Dia mengangguk pelan. " Tentu saja.

"Apa alasannya?" tanya Weni.

"Apa harus ada alasannya?" tanya Candra. Dia menatap Weni dengan tatapan secara penuh.

"Tentu saja. Seperti halnya mencintai, bukankah harus ada alasannya?" ungkap Weni. Sebelah alisnya naik ke atas, membuat Candra terkekeh pelan.

"Hari ini akan kubuat letih hingga tidak ada celah sedikitpun untuk menerima telepon dari siapa saja." Candra mengulum senyumannya.

Benda pipih berwarna biru langit yang dibiarkan tergeletak di sampingnya bergetar membuatnya melirik. Weni pula mengikuti bola mata si pria.

"Istri kamu." Weni menangkap nama sosok Sandra tertera di atas layar.

Dengan cepat Candra memutuskan hubungannya. Dia membiarkannya begitu saja. Perlakuan Weni membuatnya mengernyitkan dahinya kebingungan.

"Kenapa tidak diangkat?" tanya Weni lagi.

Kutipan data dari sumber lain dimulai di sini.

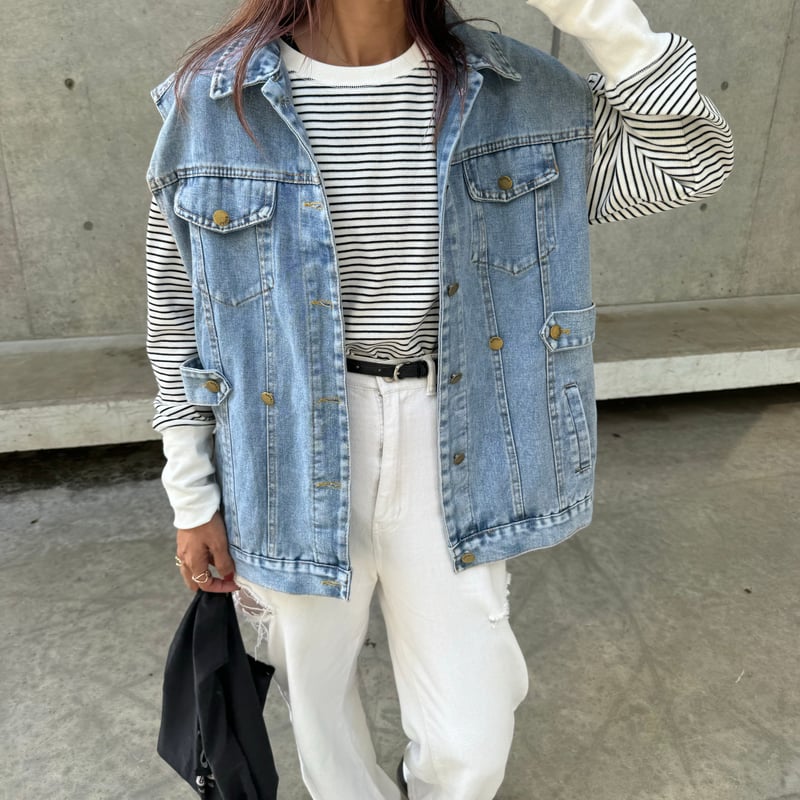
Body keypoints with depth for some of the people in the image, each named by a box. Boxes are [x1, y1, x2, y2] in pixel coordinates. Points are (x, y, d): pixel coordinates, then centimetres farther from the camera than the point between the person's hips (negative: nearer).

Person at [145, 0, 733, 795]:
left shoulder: (514, 91, -2)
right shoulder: (210, 103, -7)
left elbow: (690, 164, 3)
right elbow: (178, 313, 0)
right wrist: (192, 500, 3)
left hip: (447, 455, 2)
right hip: (293, 459, 0)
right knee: (316, 670, 22)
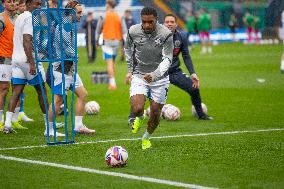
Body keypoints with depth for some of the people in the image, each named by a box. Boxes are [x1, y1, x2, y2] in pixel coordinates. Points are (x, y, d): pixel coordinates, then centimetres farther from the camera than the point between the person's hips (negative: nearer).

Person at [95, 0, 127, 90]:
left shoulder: (103, 16, -6)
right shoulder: (119, 17, 3)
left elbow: (98, 30, 1)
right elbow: (124, 31, -1)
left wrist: (97, 40, 13)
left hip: (107, 41, -4)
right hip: (116, 41, 4)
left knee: (110, 63, -7)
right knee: (112, 63, 17)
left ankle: (112, 83, -15)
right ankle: (111, 82, 21)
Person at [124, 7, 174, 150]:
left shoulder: (166, 34, -17)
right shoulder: (133, 31, -10)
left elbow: (167, 59, -16)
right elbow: (128, 49, 12)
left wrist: (154, 74, -31)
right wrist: (130, 70, 12)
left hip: (159, 78, 0)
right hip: (139, 76, 0)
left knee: (155, 114, 6)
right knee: (137, 109, -19)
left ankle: (146, 138, 35)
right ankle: (139, 119, 20)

Dia kembali memberanikan diri untuk membuka suara. Bekerja dengan Candra tidak sehari dua hari, tapi sudah bertahun-tahun dia berada di perusahaannya. Akan tetapi, setelah pria itu mengatakan perasaannya, hatinya seolah terbuka begitu saja.

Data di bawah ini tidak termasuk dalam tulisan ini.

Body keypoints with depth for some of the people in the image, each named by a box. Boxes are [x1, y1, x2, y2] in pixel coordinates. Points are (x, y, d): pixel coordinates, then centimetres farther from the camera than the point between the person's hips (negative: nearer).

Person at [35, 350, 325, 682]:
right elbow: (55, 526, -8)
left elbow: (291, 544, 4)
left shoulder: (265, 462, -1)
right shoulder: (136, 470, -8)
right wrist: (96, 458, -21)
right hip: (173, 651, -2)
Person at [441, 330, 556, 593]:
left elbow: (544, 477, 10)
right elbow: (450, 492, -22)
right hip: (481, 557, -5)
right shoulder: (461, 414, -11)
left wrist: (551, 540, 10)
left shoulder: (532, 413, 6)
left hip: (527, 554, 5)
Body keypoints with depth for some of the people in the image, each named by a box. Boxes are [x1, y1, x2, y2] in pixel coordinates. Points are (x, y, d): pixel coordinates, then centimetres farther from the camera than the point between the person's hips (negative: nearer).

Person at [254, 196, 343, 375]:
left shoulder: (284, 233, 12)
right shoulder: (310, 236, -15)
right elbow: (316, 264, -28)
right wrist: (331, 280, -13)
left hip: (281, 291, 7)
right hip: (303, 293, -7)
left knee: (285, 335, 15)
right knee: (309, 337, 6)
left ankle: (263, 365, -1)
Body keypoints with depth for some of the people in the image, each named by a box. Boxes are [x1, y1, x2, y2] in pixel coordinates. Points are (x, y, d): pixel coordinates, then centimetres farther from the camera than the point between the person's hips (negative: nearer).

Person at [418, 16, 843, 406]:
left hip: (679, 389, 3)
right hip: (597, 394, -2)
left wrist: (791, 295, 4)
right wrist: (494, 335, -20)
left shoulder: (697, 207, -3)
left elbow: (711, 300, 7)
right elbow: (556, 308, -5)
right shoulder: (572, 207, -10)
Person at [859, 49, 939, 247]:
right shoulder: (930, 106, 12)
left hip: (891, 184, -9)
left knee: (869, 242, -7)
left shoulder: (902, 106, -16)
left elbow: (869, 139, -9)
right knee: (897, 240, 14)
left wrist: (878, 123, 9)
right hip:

"Bukankah kamu tahu jika saya sedang sibuk?" Candra memperlihatkan pekerjaannya di atas layar monitor. Padahal proposalnya tidak begitu banyak, tapi dia merasa jika semua itu menjadi beban untuknya malam ini. Dia akan berada di sana, meski semuanya sudah dikerjakan.

Mengenai Sandra, dia seolah tidak ingin berada dalam hidupnya lagi sekali pun ada ketiga anaknya yang dia tinggalkan begitu saja. Keputusannya sudah bulat berpisah dengan istrinya yang begitu sangat baik dan mencintainya dengan tulus demi seseorang yang mulus pula memiliki banyak aset perusahaan. Siapa lagi jika Weni, wanita incaran Candra saat ini? Baginya, sosok Weni jauh berbeda dengan istrinya karena dia lebih modis pula selalu menggetarkan hatinya.

"Baiklah." Weni menyeruput kopinya yang sudah mulai dingin, mungkin karena dia terlalu lama mendiamkannya.

Candra meliriknya beberapa saat, tanpa disadari bibirnya tersungging ke atas membentuk senyuman bulat sabit yang membuat Weni mengernyit.

"Ada yang aneh?" tanyanya, Candra menggeleng pelan menyudahi kekehannya yang membuat dia salah tingkah.

Sepertinya Candra tengah jatuh cinta, puber kedua setelah menikahi Sandra. Dia kembali menebarkan buih-buih kasih sayang pada Weni, dan ternyata wanita itu cukup perasa peka terhadap segala kondisi yang terjadi dalam hidupnya. Mengenai Candra pun dia justru merasa istimewa karena pria itu melepaskan istrinya begitu saja demi dirinya. Bukankah itu suatu kebahagiaan tersendiri bagi Weni?

Kedua matanya menatap tajam memandangi segala yang ada pada diri Weni. Bahkan di tidak pernah henti memandanginya. Hingga terhenti pada dua belah bibir ranum milik si wanita.

"Kamu berbeda dari Sandra."

"Tentu saja. Karena Sandra bukan aku, begitu juga sebaliknya." Weni menjawabnya masih dengan tenang. "Lalu apa yang kamu inginkan?"

Tampaknya Candra lebih dulu mengembuskan napasnya untuk menetralkan kondisi dirinya. "Memilikimu, Weni."